When a blatant conflict of interest is ensconced in a regulatory system, the public can expect to be insufficiently protected from being harmed. Such a people is probably too tolerant of such conflicts, or else too weak to effectively counter the concentrated power of the vested interests benefitting from the sordid design. I submit that the relationship between U.S. banks and the Federal Reserve is plagued by a clear conflict of interest, and furthermore that the refusal of the Fed and the U.S. Justice Department to go after fraud committed at the big banks is a direct result.
In mid-November 2014, an official at the U.S. Federal Reserve Bank acknowledged that federal prosecutors had not pursued criminal charges against banks—in spite of evidence of laundering money for suspected criminals, manipulating interest-rate benchmarks, rigging commodity markets, misleading investors purchasing mortgage-based securities and homeowners taking out large mortgages, manipulating municipal debt markets, and breaking state and federal laws in attempting to seize houses (i.e., “robosigning”). At a U.S. Senate Banking Committee hearing, William Dudley, president of the Federal Reserve Bank of New York, admitted, “We were not willing to find those firms guilty before, because we were worried that if we found them guilty, that could somehow potentially destabilize the financial system.” He went on to say that he and his colleagues had “gotten past” that way of thinking.
I contend that relying on Dudley and his colleagues to recognize for themselves that enabling criminal conduct orchestrated in large U.S. banks is not a good thing is problematic. Doing so is tantamount to relying on the wolves guarding the hen house to come to the opinion that eating all the hens is not such a good thing for the wolves (or society) after all. That is to say, the sordid mentality at the New York Fed and the U.S. Department of Justice stems at least in part from a structural, or institutional conflict of interest.

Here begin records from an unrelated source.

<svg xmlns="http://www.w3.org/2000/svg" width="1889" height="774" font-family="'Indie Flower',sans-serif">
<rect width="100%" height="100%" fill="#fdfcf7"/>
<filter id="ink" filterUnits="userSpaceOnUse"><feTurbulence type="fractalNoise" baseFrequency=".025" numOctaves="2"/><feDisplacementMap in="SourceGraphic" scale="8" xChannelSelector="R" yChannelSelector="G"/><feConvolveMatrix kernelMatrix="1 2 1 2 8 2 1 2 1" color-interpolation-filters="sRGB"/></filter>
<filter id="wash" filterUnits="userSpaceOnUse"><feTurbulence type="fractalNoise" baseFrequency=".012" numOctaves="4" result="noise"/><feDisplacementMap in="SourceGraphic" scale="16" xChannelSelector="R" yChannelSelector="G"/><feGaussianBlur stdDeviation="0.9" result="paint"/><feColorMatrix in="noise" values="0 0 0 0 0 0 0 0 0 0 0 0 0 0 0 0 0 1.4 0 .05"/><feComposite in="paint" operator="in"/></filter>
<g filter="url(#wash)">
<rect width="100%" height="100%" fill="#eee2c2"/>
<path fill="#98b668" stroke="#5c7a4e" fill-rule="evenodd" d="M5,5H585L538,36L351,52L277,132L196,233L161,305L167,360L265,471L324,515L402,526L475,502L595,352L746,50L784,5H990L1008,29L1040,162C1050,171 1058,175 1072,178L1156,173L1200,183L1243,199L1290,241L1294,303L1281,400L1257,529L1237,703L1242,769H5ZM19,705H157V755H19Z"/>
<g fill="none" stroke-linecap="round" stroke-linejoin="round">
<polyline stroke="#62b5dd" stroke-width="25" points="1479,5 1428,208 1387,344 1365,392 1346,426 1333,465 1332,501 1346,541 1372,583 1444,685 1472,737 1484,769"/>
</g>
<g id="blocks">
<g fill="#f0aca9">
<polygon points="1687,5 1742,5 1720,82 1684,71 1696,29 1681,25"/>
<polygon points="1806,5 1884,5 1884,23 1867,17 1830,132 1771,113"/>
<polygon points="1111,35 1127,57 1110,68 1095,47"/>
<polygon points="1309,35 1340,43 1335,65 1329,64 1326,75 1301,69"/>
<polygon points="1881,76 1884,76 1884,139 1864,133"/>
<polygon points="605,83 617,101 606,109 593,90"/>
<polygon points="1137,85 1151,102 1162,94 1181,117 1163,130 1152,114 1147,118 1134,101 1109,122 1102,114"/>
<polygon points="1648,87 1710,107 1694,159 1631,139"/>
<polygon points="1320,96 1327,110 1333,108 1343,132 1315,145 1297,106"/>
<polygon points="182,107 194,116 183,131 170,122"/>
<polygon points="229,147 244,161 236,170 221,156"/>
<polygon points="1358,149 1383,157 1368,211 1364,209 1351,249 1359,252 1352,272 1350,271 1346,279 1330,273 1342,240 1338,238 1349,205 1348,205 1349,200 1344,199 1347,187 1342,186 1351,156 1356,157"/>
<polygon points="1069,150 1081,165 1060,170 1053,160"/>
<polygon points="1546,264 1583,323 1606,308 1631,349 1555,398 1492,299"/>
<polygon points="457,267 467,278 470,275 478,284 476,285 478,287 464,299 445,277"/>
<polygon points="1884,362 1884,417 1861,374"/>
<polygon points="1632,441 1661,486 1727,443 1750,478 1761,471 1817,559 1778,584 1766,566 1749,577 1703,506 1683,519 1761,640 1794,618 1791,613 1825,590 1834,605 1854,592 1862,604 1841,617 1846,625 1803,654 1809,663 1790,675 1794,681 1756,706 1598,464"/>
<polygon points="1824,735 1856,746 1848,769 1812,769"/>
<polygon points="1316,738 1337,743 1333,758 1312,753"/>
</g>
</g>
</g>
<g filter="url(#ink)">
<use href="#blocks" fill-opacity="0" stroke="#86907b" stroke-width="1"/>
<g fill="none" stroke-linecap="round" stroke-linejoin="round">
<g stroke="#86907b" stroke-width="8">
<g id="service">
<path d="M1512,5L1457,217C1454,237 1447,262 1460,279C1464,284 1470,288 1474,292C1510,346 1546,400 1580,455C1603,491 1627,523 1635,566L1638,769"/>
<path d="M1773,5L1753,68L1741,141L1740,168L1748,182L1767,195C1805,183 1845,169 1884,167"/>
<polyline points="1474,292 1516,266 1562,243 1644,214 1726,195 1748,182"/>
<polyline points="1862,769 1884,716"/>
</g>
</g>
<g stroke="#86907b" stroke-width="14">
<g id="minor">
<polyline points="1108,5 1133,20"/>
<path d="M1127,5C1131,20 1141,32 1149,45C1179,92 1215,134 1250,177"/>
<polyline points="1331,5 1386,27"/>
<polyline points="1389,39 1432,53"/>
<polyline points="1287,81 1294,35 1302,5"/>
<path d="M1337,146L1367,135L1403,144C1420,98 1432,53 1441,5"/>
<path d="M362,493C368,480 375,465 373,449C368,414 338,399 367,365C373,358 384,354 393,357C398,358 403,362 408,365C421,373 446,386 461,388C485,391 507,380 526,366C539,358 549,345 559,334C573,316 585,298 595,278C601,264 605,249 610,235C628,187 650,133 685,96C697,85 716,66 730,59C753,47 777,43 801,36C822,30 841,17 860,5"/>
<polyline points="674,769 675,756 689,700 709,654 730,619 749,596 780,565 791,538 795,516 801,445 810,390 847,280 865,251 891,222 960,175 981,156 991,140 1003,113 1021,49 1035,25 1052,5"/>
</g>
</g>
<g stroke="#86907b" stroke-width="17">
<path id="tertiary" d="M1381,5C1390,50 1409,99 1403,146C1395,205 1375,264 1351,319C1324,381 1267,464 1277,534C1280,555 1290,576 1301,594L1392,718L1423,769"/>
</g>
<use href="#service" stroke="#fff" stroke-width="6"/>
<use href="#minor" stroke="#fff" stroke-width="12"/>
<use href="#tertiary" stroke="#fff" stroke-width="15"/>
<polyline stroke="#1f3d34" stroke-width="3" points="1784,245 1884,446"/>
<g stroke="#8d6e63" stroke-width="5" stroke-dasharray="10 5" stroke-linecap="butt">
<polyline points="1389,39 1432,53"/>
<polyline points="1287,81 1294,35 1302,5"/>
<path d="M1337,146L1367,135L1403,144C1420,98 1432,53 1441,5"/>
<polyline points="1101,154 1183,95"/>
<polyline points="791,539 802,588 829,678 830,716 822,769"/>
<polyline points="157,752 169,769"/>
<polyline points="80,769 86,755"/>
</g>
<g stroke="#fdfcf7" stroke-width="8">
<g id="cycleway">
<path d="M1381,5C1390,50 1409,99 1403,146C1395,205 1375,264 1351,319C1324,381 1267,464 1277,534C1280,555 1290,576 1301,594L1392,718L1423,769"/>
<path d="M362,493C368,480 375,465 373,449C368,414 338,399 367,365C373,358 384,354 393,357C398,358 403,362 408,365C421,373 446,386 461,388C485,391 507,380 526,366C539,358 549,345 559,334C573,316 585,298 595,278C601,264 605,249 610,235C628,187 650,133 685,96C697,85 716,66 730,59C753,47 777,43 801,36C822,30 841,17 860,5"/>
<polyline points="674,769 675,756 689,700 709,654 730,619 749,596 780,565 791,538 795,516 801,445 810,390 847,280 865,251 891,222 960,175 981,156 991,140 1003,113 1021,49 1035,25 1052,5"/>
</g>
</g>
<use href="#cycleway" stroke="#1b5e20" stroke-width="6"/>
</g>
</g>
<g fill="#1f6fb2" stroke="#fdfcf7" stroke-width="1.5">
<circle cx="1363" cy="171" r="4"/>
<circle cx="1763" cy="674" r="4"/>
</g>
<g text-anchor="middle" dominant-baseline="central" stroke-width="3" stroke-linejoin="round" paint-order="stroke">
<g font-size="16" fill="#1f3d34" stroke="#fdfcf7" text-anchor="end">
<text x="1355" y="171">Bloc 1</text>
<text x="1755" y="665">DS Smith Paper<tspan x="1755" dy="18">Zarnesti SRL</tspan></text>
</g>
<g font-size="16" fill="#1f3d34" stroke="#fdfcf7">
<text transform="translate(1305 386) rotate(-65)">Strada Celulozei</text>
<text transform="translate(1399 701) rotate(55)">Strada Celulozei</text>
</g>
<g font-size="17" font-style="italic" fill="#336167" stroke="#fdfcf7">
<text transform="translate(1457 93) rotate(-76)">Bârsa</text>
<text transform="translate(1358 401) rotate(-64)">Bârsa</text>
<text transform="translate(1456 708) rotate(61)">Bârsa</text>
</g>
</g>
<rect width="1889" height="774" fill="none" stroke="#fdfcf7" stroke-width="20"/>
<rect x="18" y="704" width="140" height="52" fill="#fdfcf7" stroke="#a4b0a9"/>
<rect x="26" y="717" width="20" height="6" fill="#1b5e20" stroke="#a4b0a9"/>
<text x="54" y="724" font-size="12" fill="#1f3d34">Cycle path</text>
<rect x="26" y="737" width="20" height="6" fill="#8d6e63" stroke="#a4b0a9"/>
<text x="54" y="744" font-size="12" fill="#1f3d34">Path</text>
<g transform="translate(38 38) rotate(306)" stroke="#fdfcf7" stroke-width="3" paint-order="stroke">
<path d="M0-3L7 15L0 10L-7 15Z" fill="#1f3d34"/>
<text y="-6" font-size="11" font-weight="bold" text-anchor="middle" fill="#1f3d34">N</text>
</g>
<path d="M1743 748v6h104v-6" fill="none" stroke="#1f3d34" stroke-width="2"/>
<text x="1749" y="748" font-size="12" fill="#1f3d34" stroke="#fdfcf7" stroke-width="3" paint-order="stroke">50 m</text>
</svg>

At the congressional hearing, Senator Jack Reed (D-R.I.) too issue with the amount of influence that the big banks have over who oversees them. According to The Huffington Post, “Each regional fed board has three classes of directors -- one selected by banks, another headed by corporate leaders selected by banks, and a third that is supposed to represent other public interests. The corporate and public interest directors choose the Fed president. Since big banks like Goldman Sachs and JPMorgan Chase select the corporate directors in the New York region, they exercise a great deal of influence over the process. Dudley himself is a former Goldman Sachs banker.” Although Dudley insisted that he had changed the culture at the New York Fed, the fact that he has been socialized in a banker’s perspective points to an underlying problem—one admittedly subtle but too large to be swayed by a leader’s attempts to change organizational culture from enabling to regulating.

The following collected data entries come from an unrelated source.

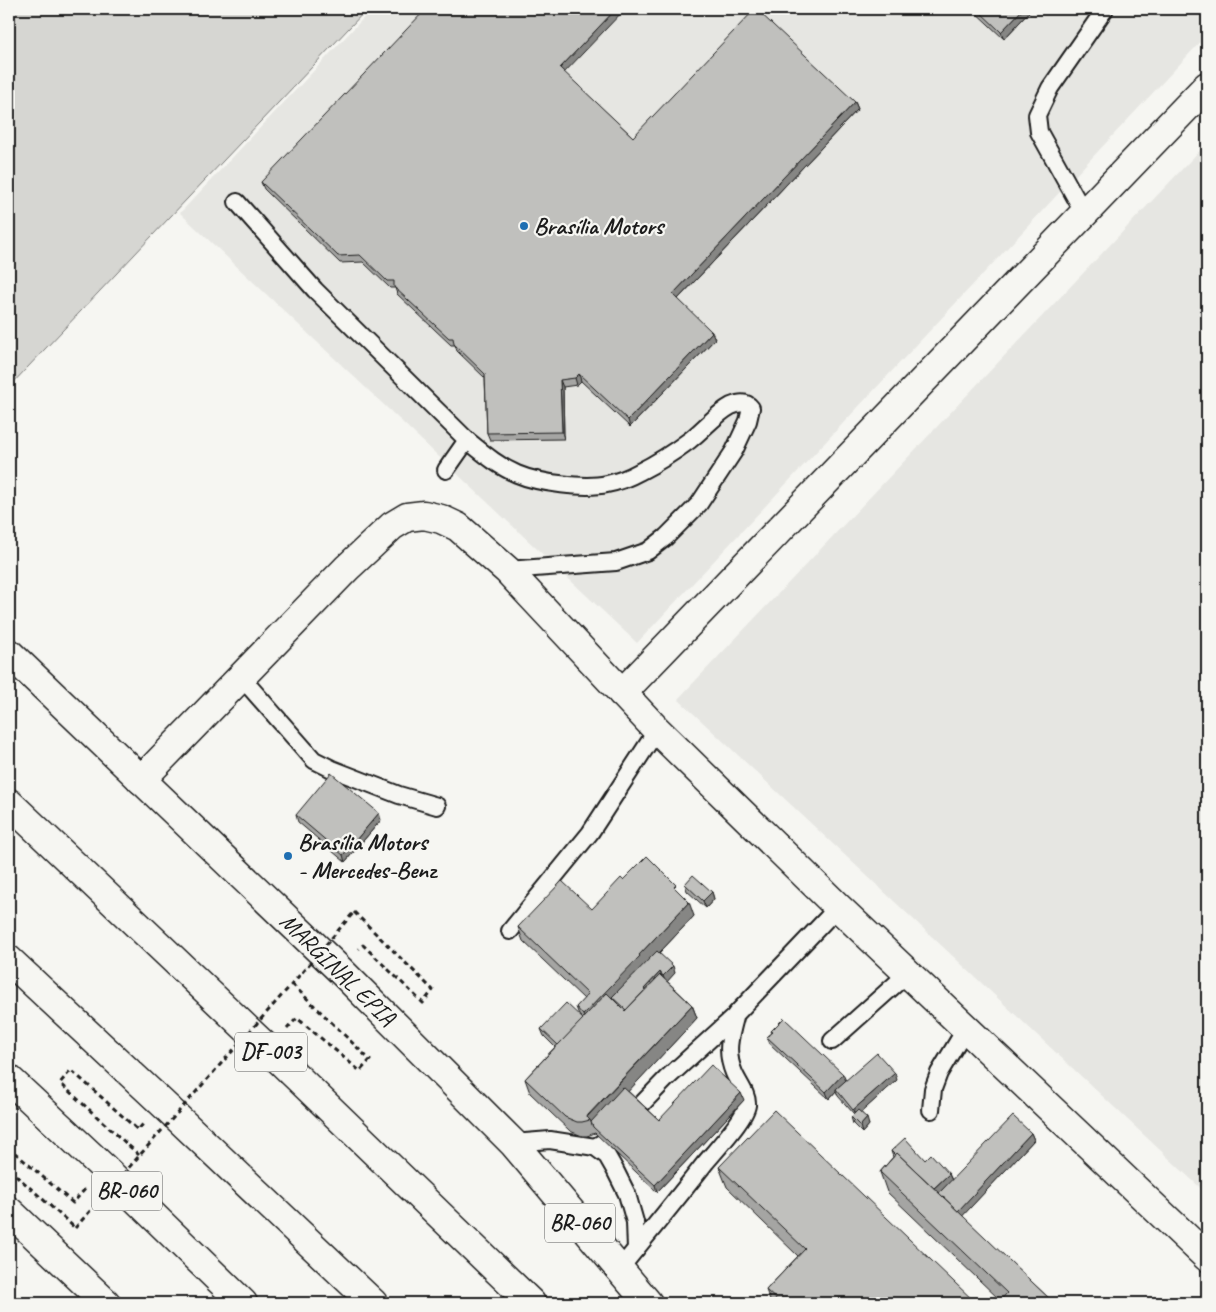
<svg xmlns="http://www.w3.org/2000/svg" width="1216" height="1312" font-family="Caveat,sans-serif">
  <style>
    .built { fill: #e6e6e2 }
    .green { fill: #d6d6d2; stroke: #797977 }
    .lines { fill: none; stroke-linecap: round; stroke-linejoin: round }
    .service-casing { stroke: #1c1c1c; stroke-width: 20 }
    .minor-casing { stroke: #1c1c1c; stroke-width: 31 }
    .tertiary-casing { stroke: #1c1c1c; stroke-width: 31 }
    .primary-casing { stroke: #1c1c1c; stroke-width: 31 }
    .trunk-casing { stroke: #1c1c1c; stroke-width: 31 }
    .path { stroke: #1c1c1c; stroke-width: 3; stroke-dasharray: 5 4; stroke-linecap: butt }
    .service { stroke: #f6f6f2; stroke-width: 16 }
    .minor { stroke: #f6f6f2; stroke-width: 28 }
    .tertiary { stroke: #f6f6f2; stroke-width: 28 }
    .primary { stroke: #f6f6f2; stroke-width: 28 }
    .trunk { stroke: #f6f6f2; stroke-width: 28 }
    .path-bridge { stroke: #1c1c1c; stroke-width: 3; stroke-dasharray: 5 4; stroke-linecap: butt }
    .wall { fill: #a5a5a3; stroke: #1c1c1c }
    .shaded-wall { fill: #868684; stroke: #1c1c1c }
    .building { fill: #c0c0bd; stroke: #1c1c1c }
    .poi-dot { fill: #1f6fb2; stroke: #f6f6f2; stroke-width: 2 }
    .labels { text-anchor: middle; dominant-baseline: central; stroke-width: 4.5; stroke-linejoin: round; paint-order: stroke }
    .shield { fill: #f6f6f2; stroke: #5d5d5c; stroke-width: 1 }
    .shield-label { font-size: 22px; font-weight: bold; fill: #1c1c1c }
    .poi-label { font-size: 24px; font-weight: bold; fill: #1c1c1c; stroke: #f6f6f2; text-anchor: start }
    .street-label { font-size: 24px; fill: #1c1c1c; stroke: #f6f6f2 }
  </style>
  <rect width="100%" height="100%" fill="#f6f6f2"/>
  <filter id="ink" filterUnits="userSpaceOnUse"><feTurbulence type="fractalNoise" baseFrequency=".02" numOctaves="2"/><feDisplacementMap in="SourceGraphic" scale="10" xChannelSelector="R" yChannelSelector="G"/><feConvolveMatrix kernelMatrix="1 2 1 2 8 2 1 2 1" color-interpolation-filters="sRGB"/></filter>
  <g filter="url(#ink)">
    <g class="built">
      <path d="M372 9H1207V35L637 643 180 213Z"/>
      <path d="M1207 143V1194L678 699Z"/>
    </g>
    <path class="green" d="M9 9H367L9 387Z"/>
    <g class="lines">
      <g class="service-casing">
        <g id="service">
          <path d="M237 202 315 290 467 440C483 453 498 466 517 474 538 483 585 489 607 484 617 482 630 477 639 472 657 463 674 452 690 440 704 429 716 414 731 406 739 403 746 401 751 408L748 421 734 451 699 504 666 537 648 551 616 562 507 570"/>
          <path d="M1084 213 1039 132 1037 115 1050 88 1105 9"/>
          <path d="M446 470 467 440"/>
          <path d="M241 677 314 760 332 769 399 795 437 806"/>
          <path d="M510 931 590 833 657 730"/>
          <path d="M832 1041 908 973"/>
          <path d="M931 1110 933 1089 939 1073 966 1028"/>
          <path d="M513 1143 550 1140 595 1147 607 1140 666 1079 735 1016"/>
          <path d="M595 1147 607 1156 615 1170 627 1194 635 1222 636 1249"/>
          <path d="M619 1270C648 1234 677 1199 705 1163 715 1151 745 1119 747 1105 748 1094 738 1083 734 1073 725 1052 730 1036 736 1014L838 907"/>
        </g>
      </g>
      <g class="minor-casing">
        <path id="minor" d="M622 693 1207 86"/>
      </g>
      <g class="tertiary-casing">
        <g id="tertiary">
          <path d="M141 780 347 568 392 526 407 517 424 515 441 519 458 527 507 570 657 730 838 907 1207 1257"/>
          <path d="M9 1211 106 1303"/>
        </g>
      </g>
      <g class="primary-casing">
        <path id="primary" d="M9 653 341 971 513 1143 648 1303"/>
      </g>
      <g class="trunk-casing">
        <g id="trunk">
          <path d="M9 803 268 1049 531 1303"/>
          <path d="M9 960 162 1103 373 1303"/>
          <path d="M9 1079 103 1167 243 1303"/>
        </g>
      </g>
      <g class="path">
        <path d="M354 912 433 990 423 1003 363 945 359 949"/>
        <path d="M287 1029 297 1018 360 1071 370 1060 292 984"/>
        <path d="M139 1155 60 1083 71 1070 138 1130 143 1124"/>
        <path d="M9 1158 14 1152 73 1203 85 1189"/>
        <path d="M9 1169 75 1228"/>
      </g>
      <use href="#service" class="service"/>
      <use href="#minor" class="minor"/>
      <use href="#tertiary" class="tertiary"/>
      <use href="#primary" class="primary"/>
      <use href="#trunk" class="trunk"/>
      <path class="path-bridge" d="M75 1228 292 984 354 912"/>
    </g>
    <g class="wall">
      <path d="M972 9H1032L1004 39Z"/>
      <path d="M564 73 633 137 855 102 858 109 678 299 715 339 630 427 581 381 577 385 563 387 564 439 490 440 487 433 485 378 457 351 455 345H451L397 294 395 288H390L363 262 340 263 264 189 261 182Z"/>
      <path d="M296 815 381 820 345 862 298 822Z"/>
      <path d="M623 880 678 891 694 916 659 953 675 973 667 981 692 1005 697 1018 628 1091 659 1120 744 1100 657 1192 595 1133 587 1136H582L570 1131 530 1093 525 1079 555 1047 544 1036 541 1029 579 1015 576 1007 584 999 523 941 518 927 592 909Z"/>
      <path d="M685 884 712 892 714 899 706 908 687 891Z"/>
      <path d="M771 1031 845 1080H897L861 1112 869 1125 862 1133 853 1124 851 1117 854 1114 838 1096 836 1091 829 1099 770 1044 767 1037 772 1033Z"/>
      <path d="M1031 1133 1034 1140 962 1216 1054 1303 1000 1300 887 1192 880 1172 893 1157 891 1151 925 1160 949 1174 952 1180Z"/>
      <path d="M719 1167 976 1303H771L766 1290 798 1256 727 1187Z"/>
    </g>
    <g class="shaded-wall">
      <path d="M616 9H625L562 75 560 68Z"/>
      <path d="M1023 9H1032L1004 39 1001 32Z"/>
      <path d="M855 102 858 109 676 301 673 294Z"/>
      <path d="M712 332 715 339 630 427 628 420Z"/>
      <path d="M579 374 581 381 577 385 575 378Z"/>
      <path d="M560 380 563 387 564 439 562 432Z"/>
      <path d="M379 813 381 820 345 862 343 855Z"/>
      <path d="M712 892 714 899 706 908 703 901Z"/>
      <path d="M689 902 694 916 645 968 612 997 614 1002 587 1024 583 1015 639 955Z"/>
      <path d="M673 966 675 973 666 983 663 976Z"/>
      <path d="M660 972 663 979 630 1018 644 989Z"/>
      <path d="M692 1005 697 1018 594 1128 590 1120 587 1117Z"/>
      <path d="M895 1073 897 1080 856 1117 853 1110Z"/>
      <path d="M843 1074 846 1081 836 1089V1091L829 1099 826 1092Z"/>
      <path d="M741 1093 744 1100 657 1192 655 1185Z"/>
      <path d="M867 1118 869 1125 862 1133 860 1126Z"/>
      <path d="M1031 1133 1034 1140 956 1223 953 1216Z"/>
      <path d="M949 1174 952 1181 932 1199 930 1192Z"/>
    </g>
    <g class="building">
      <path d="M426 9H616L560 68 633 137 755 9H756L855 102 673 294 712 332 628 420 579 374 575 378 560 380 562 432 487 433 485 374 454 344 453 338H449L394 287V281H387L360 255 338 256 261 182Z"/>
      <path d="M977 9H1023L1001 32Z"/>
      <path d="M331 773 379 813 343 855 296 815Z"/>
      <path d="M647 856 676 885 674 887 689 902 639 955 640 956 583 1015 576 1007 588 994 518 927 562 881 592 909 621 878 623 880Z"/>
      <path d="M693 875 712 892 703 901 685 884Z"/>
      <path d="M657 951 673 966 663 976 660 972 644 989 645 990 626 1010 612 997Z"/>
      <path d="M660 975 692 1005 588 1115 587 1117 590 1120 582 1122H577L565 1117 525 1079 607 993 625 1011Z"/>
      <path d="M566 1003 583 1019 558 1045 541 1029Z"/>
      <path d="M784 1018 843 1074 826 1092 767 1037 773 1032 771 1031Z"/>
      <path d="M877 1053 895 1073 853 1110 836 1089Z"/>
      <path d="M711 1065 741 1093 655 1185 593 1127 591 1122 623 1087 659 1120Z"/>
      <path d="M774 1110 976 1303H780L766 1290 805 1249 719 1167Z"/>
      <path d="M858 1110 867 1118 860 1126 851 1117Z"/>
      <path d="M1013 1116 1031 1133 958 1211 939 1193Z"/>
      <path d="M905 1138 925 1160 931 1154 949 1174 934 1188 897 1153 895 1155 891 1151Z"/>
      <path d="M897 1153 1054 1303H998L1007 1293 880 1172Z"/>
    </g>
  </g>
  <g class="poi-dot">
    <circle cx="524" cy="226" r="5"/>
    <circle cx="288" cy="856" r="5"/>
  </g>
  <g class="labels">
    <g class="shield">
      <rect x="235" y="1032.5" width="72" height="39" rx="4"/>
      <rect x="92" y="1171.5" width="70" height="39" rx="4"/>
      <rect x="545" y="1203.5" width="70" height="39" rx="4"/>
    </g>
    <g class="shield-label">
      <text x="271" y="1052">DF-003</text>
      <text x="127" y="1191">BR-060</text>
      <text x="580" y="1223">BR-060</text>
    </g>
    <g class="poi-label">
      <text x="534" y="226">Brasília Motors</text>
      <text x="298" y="842">Brasília Motors<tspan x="298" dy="28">- Mercedes-Benz</tspan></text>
    </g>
    <g class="street-label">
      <text transform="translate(338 969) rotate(44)">MARGINAL EPIA</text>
    </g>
  </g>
  <rect width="1216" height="1312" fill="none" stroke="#f6f6f2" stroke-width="30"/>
  <rect x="15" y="15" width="1186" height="1282" fill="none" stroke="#1c1c1c" stroke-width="2" filter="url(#ink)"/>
</svg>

A glaring structural conflict-of-interest exists in the bankers having a say in who regulates them and their respective institutions. The banks essentially control two of the three classes of directors, and through their corporate picks, the banks can stop any nominee for NY Fed president put forward by the public interest directors. Hence, the system is rigged, in its very design, against a president inclined to hold the banks and their employees accountable to the law. The only way out of this mire is for the system to be redesigned, and such a feat presumably requires visionary and ethical leadership rather than incremental and political leadership.
As one instance of how the system as it stands works, Tim Geithner was supported by Citigroup (and in particular its largest individual stockholder) to be president of the New York Fed. In his tenure there, he went along with U.S. Treasury Secretary Henry Paulson, a former CEO of Goldman Sachs, in not stipulating that banks being bailed out use the funds to increase lending and limit bonuses. The stated reason given was that the bankers might not go along with the bailout—as if they would have preferred facing the short-sellers on their own. A few years later as the Secretary of the U.S. Treasury himself, Geithner went along with the Dodd-Frank financial reform law not including a clause giving the U.S. Government the authority to break up banks that have such systemic risk that a collapse could cause the financial system to “freeze up,” creditwise (e.g., commercial paper). Given the role of the banks at the Federal Reserve, it is truly remarkable that Paul Volker, who was Reagan’s first Chairman of the Federal Reserve, advocated for such authority. From his advice, we can measure the fallout from the systemic conflict-of-interest.
In general terms, for the regulated to have any say in who regulates them, and for the top regulators to come from the ranks of the regulated are such glaring “red flags” that it is astounding to come across a people who tolerate them in how their banking regulators are selected. Perhaps the gap between the political and business classes on the one hand and the popular sovereign (i.e., the People) on the other is so wide that the wolves guarding the chickens can afford to be blatant as to their system. Moreover, the tolerance in a societal culture for institutional conflicts of interest must be huge to allow such a conflict-of-interest not only to exist, but to sustained such that it has become well-ensconced in the existing system of public governance. It is in precisely such an atmosphere that a plutocracy—the rule of private wealth—can flourish openly on the subterfuge of democracy.
 Zack Carter and Shahien Nasiripour, “The Fed Just Acknowledged Its Too Big to Jail Policy,” The Huffington Post, November 21, 2014.